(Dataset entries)

-------

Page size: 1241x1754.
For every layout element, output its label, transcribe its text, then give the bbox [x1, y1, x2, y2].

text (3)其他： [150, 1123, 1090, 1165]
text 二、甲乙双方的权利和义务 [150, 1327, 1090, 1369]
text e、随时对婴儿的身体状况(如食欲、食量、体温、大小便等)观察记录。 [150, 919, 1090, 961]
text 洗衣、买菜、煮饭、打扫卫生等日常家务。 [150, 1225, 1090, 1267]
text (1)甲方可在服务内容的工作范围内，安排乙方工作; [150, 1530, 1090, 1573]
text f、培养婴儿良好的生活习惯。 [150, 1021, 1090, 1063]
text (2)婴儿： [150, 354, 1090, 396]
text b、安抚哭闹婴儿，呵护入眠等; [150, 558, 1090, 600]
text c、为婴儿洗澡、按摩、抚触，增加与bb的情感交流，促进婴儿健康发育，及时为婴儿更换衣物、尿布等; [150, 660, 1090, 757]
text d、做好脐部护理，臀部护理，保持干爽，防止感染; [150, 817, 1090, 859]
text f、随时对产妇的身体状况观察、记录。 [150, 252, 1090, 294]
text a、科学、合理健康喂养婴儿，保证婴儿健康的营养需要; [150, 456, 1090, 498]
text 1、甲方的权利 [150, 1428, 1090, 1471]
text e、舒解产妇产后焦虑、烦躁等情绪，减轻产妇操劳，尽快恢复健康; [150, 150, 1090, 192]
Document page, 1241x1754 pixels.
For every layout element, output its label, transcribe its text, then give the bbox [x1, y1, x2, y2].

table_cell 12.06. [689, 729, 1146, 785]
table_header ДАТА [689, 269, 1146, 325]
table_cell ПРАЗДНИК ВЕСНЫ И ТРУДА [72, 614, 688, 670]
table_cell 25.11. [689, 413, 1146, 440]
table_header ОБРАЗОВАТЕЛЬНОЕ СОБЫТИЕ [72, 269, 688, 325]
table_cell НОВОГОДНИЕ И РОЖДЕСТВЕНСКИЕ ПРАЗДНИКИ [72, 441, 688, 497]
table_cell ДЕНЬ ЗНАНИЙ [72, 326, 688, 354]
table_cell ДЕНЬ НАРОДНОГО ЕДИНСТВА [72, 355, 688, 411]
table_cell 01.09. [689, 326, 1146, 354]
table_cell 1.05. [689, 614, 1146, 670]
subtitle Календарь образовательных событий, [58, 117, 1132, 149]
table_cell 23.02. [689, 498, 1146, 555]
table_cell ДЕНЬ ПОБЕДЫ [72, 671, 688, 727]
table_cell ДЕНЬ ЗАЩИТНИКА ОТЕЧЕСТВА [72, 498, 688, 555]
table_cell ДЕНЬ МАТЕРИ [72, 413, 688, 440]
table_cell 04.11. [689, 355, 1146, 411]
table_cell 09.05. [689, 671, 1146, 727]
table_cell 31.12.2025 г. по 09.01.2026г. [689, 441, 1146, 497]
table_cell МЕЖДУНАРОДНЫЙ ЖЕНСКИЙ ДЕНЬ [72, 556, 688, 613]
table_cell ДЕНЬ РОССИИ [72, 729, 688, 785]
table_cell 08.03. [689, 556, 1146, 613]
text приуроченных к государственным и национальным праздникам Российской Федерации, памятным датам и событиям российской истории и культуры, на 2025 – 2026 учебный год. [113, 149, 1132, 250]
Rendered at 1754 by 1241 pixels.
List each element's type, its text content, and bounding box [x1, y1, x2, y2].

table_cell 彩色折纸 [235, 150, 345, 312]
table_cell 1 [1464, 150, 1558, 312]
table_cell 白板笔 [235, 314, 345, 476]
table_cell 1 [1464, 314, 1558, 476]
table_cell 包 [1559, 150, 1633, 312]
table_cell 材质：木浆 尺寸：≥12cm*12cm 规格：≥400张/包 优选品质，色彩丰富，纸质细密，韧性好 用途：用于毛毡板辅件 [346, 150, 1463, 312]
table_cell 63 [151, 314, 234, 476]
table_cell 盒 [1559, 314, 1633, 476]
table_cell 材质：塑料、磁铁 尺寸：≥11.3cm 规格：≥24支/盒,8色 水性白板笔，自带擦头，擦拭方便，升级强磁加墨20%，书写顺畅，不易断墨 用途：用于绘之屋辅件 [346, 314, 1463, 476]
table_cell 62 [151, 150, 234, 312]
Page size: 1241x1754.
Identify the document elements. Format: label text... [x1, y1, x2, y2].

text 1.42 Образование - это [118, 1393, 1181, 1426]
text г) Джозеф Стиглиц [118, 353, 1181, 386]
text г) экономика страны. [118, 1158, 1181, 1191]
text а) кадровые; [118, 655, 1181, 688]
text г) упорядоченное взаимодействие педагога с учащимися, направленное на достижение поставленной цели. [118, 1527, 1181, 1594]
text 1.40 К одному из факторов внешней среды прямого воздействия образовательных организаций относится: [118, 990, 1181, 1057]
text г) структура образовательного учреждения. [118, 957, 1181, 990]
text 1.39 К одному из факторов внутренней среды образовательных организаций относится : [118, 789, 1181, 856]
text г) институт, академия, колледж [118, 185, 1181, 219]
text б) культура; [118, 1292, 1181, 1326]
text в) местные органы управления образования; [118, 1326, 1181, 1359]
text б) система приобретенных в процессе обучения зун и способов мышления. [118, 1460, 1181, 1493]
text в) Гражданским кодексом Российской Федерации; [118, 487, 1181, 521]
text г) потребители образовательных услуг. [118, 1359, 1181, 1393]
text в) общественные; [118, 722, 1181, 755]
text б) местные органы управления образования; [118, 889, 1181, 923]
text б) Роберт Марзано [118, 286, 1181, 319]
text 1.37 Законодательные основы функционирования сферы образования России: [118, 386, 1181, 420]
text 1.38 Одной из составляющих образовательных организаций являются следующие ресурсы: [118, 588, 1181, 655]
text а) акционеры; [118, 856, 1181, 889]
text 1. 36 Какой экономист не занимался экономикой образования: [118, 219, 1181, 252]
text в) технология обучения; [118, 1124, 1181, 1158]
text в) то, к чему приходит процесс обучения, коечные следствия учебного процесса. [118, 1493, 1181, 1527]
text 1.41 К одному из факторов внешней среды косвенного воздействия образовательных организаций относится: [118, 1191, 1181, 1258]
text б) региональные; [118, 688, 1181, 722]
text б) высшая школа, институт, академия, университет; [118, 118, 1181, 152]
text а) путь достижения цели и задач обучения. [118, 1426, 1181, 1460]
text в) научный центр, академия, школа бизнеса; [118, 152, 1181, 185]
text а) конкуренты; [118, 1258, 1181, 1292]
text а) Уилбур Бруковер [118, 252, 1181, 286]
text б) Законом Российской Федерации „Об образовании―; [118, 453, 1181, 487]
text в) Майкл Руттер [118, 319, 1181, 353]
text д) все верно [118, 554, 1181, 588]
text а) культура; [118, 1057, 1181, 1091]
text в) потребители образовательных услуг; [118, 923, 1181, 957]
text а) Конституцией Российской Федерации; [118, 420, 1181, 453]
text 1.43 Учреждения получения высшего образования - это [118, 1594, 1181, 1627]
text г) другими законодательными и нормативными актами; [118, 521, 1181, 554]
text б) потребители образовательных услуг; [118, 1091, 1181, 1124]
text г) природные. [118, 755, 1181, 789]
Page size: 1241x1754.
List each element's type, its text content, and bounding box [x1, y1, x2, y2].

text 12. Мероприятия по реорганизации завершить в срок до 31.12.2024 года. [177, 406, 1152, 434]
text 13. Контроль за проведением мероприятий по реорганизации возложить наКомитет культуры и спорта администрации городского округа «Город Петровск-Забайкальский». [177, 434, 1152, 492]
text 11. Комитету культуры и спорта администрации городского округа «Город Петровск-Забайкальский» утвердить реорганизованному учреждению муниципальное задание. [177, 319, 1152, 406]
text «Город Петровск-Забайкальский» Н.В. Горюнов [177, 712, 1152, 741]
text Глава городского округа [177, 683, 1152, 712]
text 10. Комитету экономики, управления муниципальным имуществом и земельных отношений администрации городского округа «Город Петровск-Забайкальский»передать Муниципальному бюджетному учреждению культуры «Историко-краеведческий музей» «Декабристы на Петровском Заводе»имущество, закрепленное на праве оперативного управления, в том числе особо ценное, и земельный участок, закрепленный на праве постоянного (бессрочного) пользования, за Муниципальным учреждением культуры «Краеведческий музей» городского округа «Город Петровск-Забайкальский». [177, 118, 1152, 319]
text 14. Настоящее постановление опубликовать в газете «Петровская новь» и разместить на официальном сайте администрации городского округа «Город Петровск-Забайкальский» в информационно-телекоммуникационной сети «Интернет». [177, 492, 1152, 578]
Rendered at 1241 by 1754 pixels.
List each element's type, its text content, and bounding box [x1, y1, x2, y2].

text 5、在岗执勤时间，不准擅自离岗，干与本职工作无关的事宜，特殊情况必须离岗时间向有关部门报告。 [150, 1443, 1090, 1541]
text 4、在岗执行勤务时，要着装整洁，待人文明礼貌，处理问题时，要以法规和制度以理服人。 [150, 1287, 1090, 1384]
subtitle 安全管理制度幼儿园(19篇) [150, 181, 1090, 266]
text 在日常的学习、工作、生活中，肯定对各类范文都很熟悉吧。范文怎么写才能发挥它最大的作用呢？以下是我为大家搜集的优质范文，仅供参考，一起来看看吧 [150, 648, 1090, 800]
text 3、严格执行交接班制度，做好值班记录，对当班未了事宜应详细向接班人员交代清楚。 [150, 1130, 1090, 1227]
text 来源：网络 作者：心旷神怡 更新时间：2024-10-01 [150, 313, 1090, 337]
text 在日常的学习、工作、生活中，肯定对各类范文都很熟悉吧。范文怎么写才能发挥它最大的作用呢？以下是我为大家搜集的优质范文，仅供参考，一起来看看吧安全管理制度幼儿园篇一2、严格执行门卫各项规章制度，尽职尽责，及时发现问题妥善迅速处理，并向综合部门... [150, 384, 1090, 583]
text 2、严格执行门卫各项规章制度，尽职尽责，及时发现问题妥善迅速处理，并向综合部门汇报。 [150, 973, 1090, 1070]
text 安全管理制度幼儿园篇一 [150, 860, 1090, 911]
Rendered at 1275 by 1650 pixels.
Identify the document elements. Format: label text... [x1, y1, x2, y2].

-------

## What is expected
Starting with the line that contains "Rendered at 1275 by 1650 pixels.", print every line through the end of the entries above exactly as written, both boundary lines included, and nothing else.

## Solution to this exercise
Rendered at 1275 by 1650 pixels.
Identify the document elements. Format: label text... [x1, y1, x2, y2].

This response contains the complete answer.